Through the years D.C. continued to touch people with his music. In addition to his club and annual festival, he and Selby brought the Blues in the Schools project, which had originated in Memphis, to Oklahoma’s schools. The weeklong program provides students with alternative learning exercises using blues music as a teaching device. While offering the program to a variety of schools, D.C. seemed to take a special interest in the at-risk and alternative school programs, with students who were having trouble functioning in traditional classroom environments. Their work with the program earned D.C. and Selby numerous awards of recognition, including a W.C. Handy award and the Keeping the Blues Alive Award from the Blues Foundation. But the awards can’t speak for the lives touched by the man. His legacy lives on, not only in the festival, or by the fact that his name is permanently etched in both the Oklahoma Jazz and Oklahoma Music Halls of Fame, but in the memories of the students he has touched, or perhaps those fans of the blues, who were looking for something to do one Oklahoma night, and found themselves in a club in tiny Rentiesville, listening to the music played by folks who knew how to play it.

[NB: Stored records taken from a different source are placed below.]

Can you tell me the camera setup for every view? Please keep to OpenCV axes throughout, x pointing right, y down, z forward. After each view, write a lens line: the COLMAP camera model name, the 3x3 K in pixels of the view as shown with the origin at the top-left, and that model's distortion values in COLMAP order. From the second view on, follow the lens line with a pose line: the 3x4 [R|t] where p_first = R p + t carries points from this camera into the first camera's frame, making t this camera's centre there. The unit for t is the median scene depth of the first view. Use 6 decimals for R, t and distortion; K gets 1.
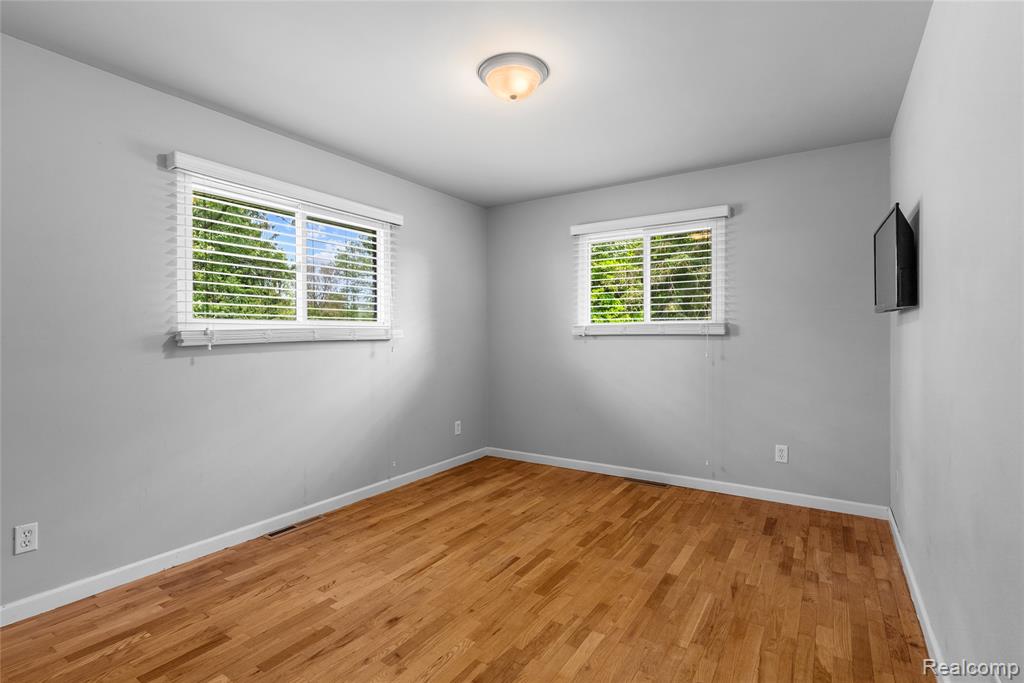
lens RADIAL K [[486.3, 0, 521.0], [0, 486.3, 337.6], [0, 0, 1]] dist [-0.000039, -0.001374]
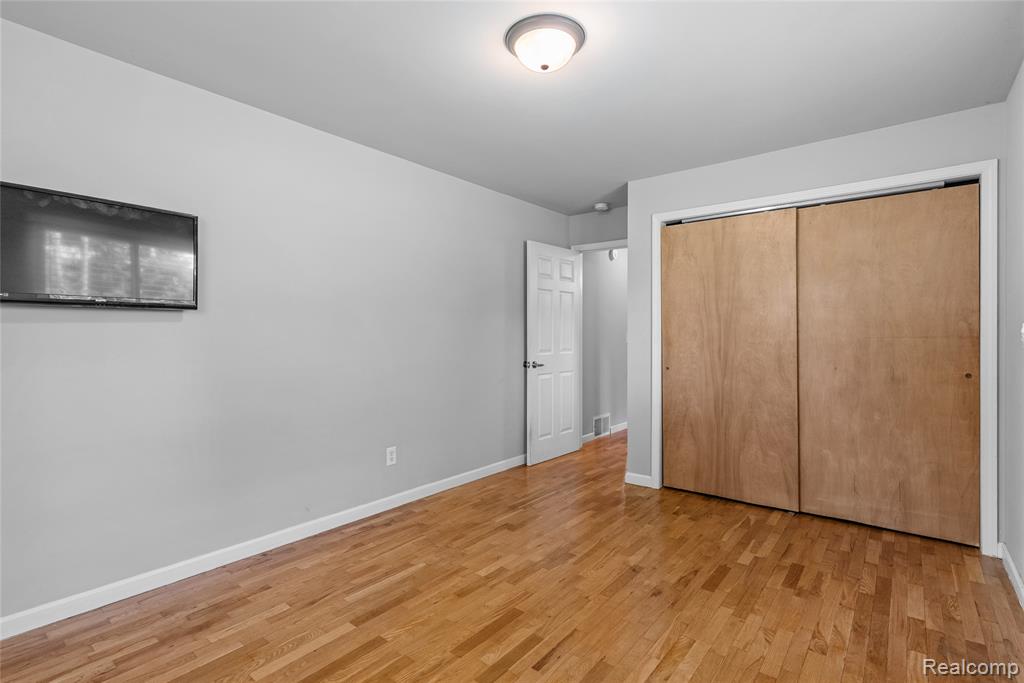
lens RADIAL K [[486.3, 0, 515.2], [0, 486.3, 333.0], [0, 0, 1]] dist [-0.000039, -0.001374]
pose [[-0.993922, 0.001106, 0.110080, -0.052652], [0.001469, 0.999994, 0.003212, -0.010502], [-0.110076, 0.003354, -0.993918, 1.706836]]
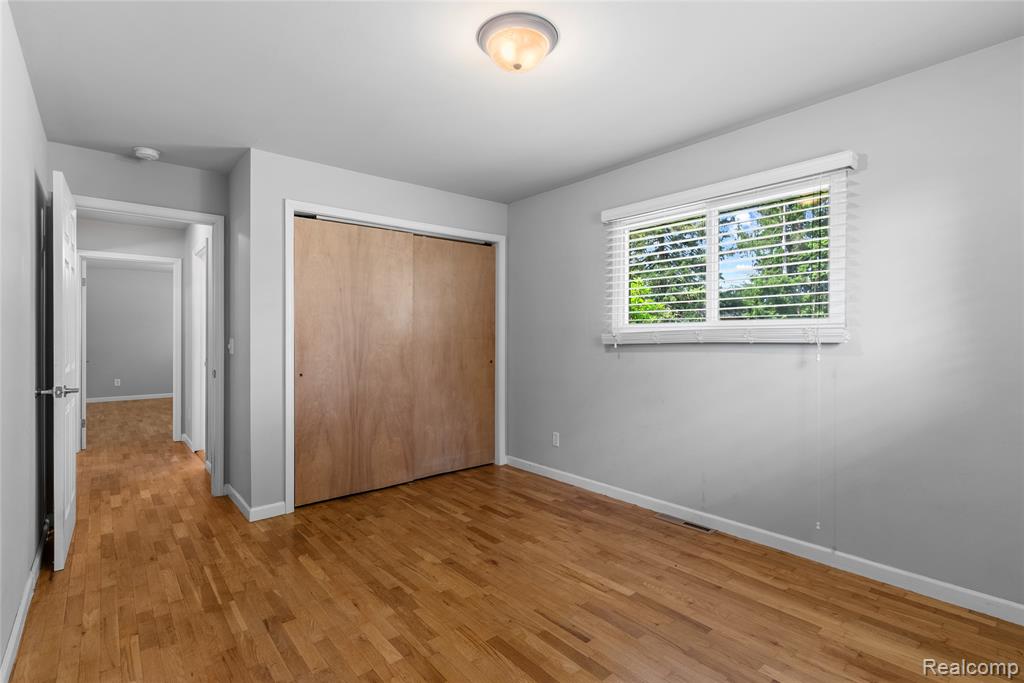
lens RADIAL K [[486.3, 0, 506.7], [0, 486.3, 339.7], [0, 0, 1]] dist [-0.000039, -0.001374]
pose [[-0.305967, 0.007852, -0.952010, 0.745172], [-0.003780, 0.999948, 0.009462, -0.008854], [0.952034, 0.006494, -0.305922, 1.134267]]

And that legacy will indeed live on this Labor Day at the 18th Dusk Til Dawn Music Festival, which will be a celebration of the life and work of D.C. The event will feature local and regional artists, including Guitar Shorty, Johnny Rawls, Tony Matthews and another member of the Oklahoma Music Hall of Fame, Tulsa’s own Wanda Watson, among many others. With artists performing on three stages over three nights, the festival is sure to be a nice Labor Day Weekend alternative to overcrowded lakes, and, being in Rentiesville, which is about a 15 minute drive south of Muskogee, it is also close enough that the skyrocketing gas prices shouldn’t be so hard to handle.

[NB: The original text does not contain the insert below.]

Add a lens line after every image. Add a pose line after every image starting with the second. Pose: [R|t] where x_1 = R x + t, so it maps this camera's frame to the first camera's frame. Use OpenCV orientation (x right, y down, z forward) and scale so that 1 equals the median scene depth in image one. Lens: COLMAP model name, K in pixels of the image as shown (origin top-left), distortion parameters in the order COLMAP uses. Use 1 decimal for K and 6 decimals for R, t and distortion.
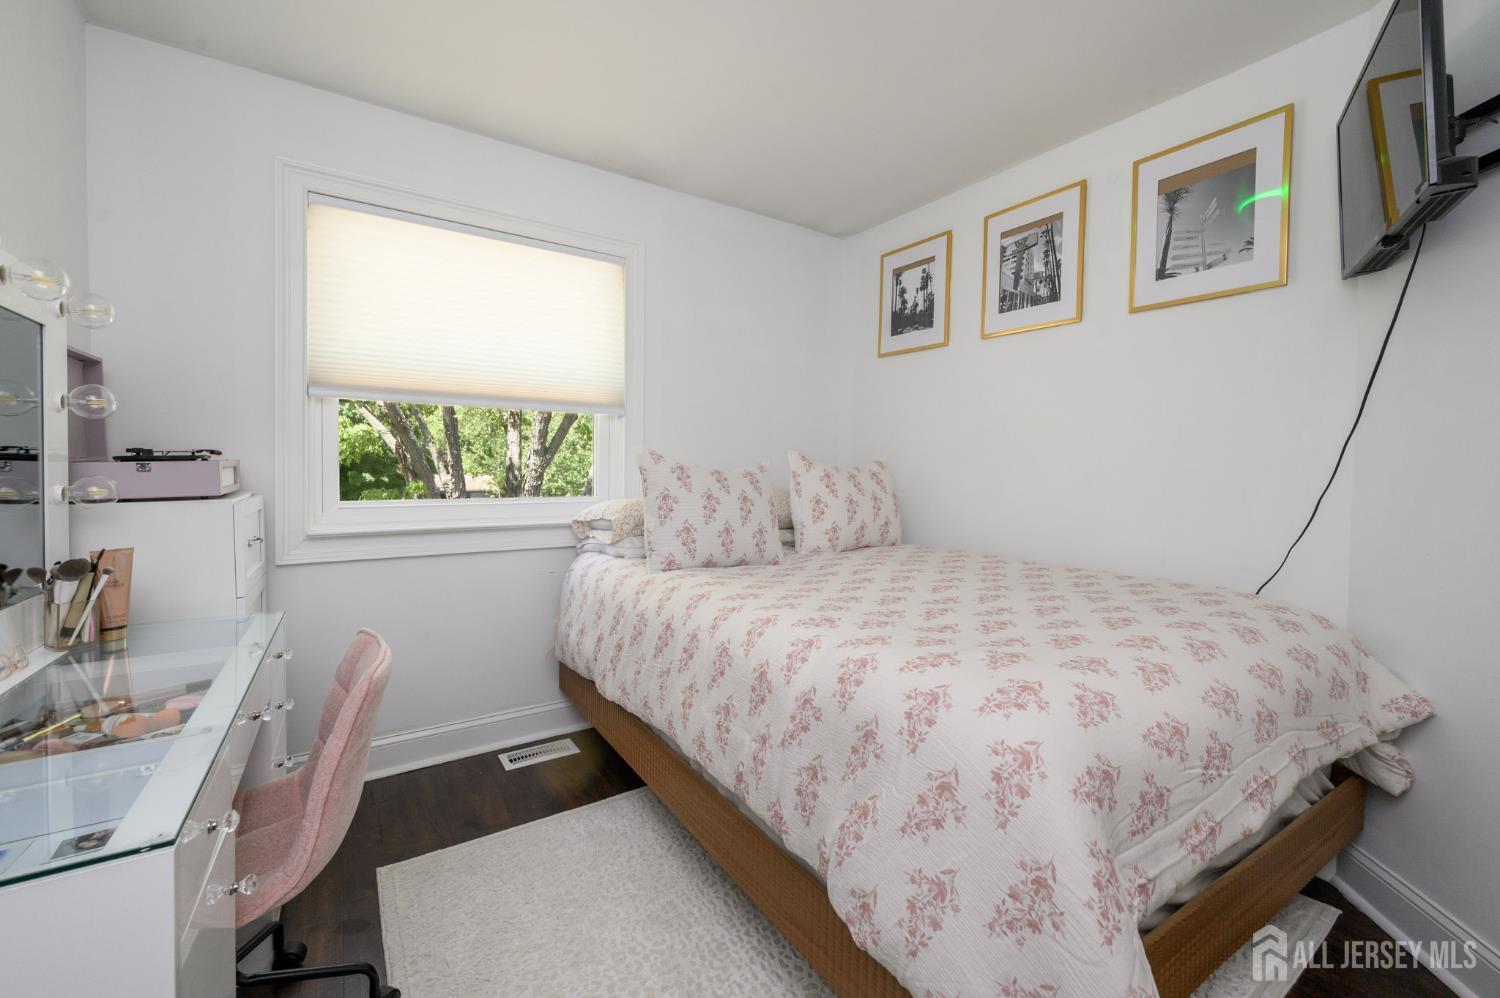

The Dusk Til Dawn Blues Festival will take place August 29-31 in beautiful Rentiesville, located south of Muskogee on US 69 (take either the Checotah-Rentiesville or Oktaha-Rentiesville exit). Once in Rentiesville, go east on Honey Springs Road two miles until you get to D.C. Minner Street and you’ve found it. Tickets are $15 per day, and kids get in free. The show starts daily at 5pm and music will be playing, you guessed it, from dusk ‘til dawn. For additional information go online to www.dcminnerblues.com.